- Sire: Lively One
- Grandsire: Halo
- Dam: Twosies Answer
- Damsire: Two's a Plenty
- Sex: Stallion
- Foaled: 1996
- Country: United States
- Colour: Bay
- Breeder: John A. Franks
- Owner: John A. Franks
- Trainer: Bobby C. Barnett
- Record: 14: 4-4-0
- Earnings: $938,296

Major wins
- Sport of Kings Futurity (1998) Breeders' Cup wins: Breeders' Cup Juvenile (1998)

Awards
- American Champion Two-Year-Old Colt (1998)

= Answer Lively =

American Thoroughbred racehorse

Answer Lively (1996–2003) was an American Champion Thoroughbred racehorse owned and bred by John Franks, a Louisiana oilman and winner of a record four Eclipse Awards for Outstanding Owner.

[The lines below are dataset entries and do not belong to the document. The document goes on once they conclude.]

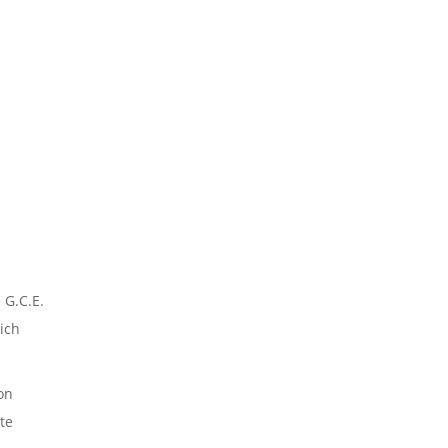
 G.C.E.
ich
ion
te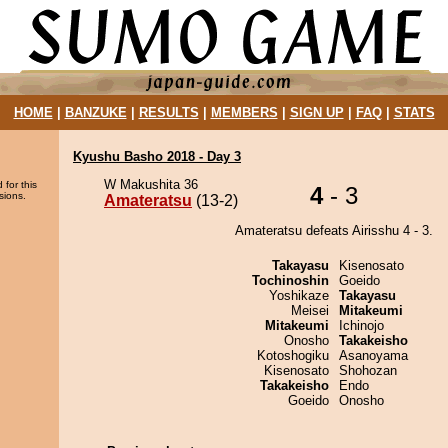
HOME
|
BANZUKE
|
RESULTS
|
MEMBERS
|
SIGN UP
|
FAQ
|
STATS
Kyushu Basho 2018 - Day 3
W Makushita 36
 for this
4
- 3
sions.
Amateratsu
(13-2)
Amateratsu defeats Airisshu 4 - 3.
Takayasu
Kisenosato
Tochinoshin
Goeido
Yoshikaze
Takayasu
Meisei
Mitakeumi
Mitakeumi
Ichinojo
Onosho
Takakeisho
Kotoshogiku
Asanoyama
Kisenosato
Shohozan
Takakeisho
Endo
Goeido
Onosho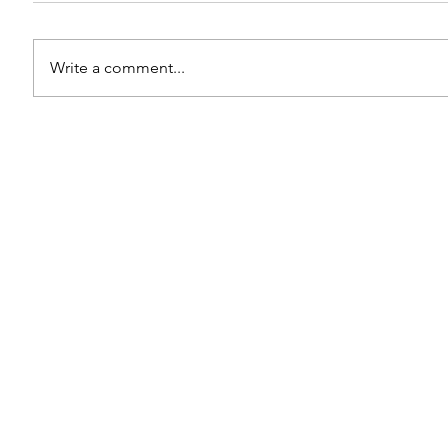
Write a comment...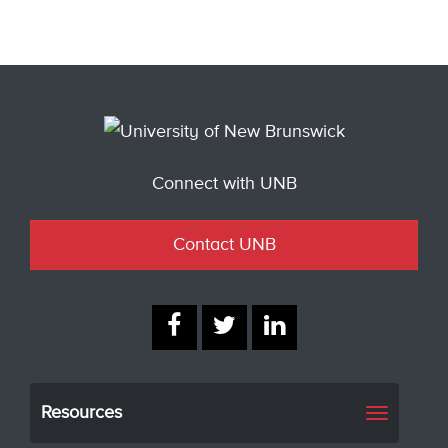
Connect with UNB
Contact UNB
Resources
Toggle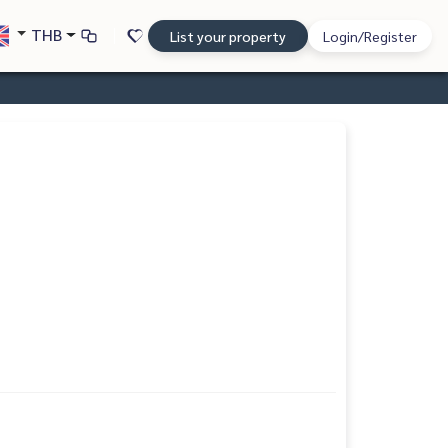
THB
List your property
Login/Register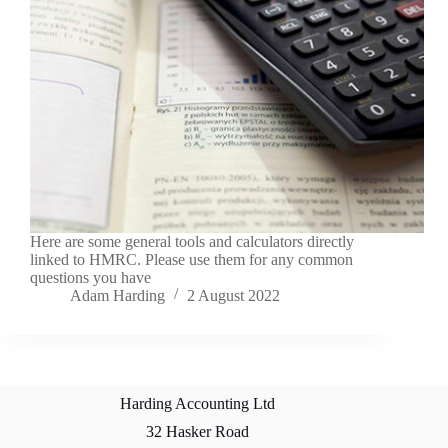
Here are some general tools and calculators directly
linked to HMRC. Please use them for any common
questions you have
Adam Harding
2 August 2022
Harding Accounting Ltd
32 Hasker Road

Trained by Bobby Barnett, at age two Answer Lively made seven starts, winning four and finishing second once. He won the Sport of Kings Futurity at Louisiana Downs and was second in the Breeders' Futurity Stakes at Keeneland Race Course before capturing the most important win of his career. The colt gave owner John Franks his first ever Breeders' Cup winner when jockey Jerry Bailey rode him to victory in the Breeders' Cup Juvenile. His 1998 performances earned Answer Lively the Eclipse Award as the American Champion Two-Year-Old Colt.

At age three, Answer Lively raced seven more times, earning three seconds but without a win. In that year's Kentucky Derby he finished tenth then started two more times before being injured. After an eight-month layoff, in June 2000 his owner announced the colt was being retired from racing due to a hairline fracture to a sesamoid in his left front leg. Under a partnership agreement with the Hill 'n' Dale Farms Lexington, Kentucky breeding farm, he was to stand there at stud in 2001. However, fertility problems led to Answer Lively being treated at John Franks Southland Division near Ocala, Florida. Unsuccessful, he was pensioned without ever siring any offspring and sent to live at Twin Oaks Farm near Murchison, Texas.

In October 2003, Answer Lively's owner announced that the seven-year-old horse had died of a heart attack nearly six months earlier on April 28, 2003, and was buried at Twin Oaks.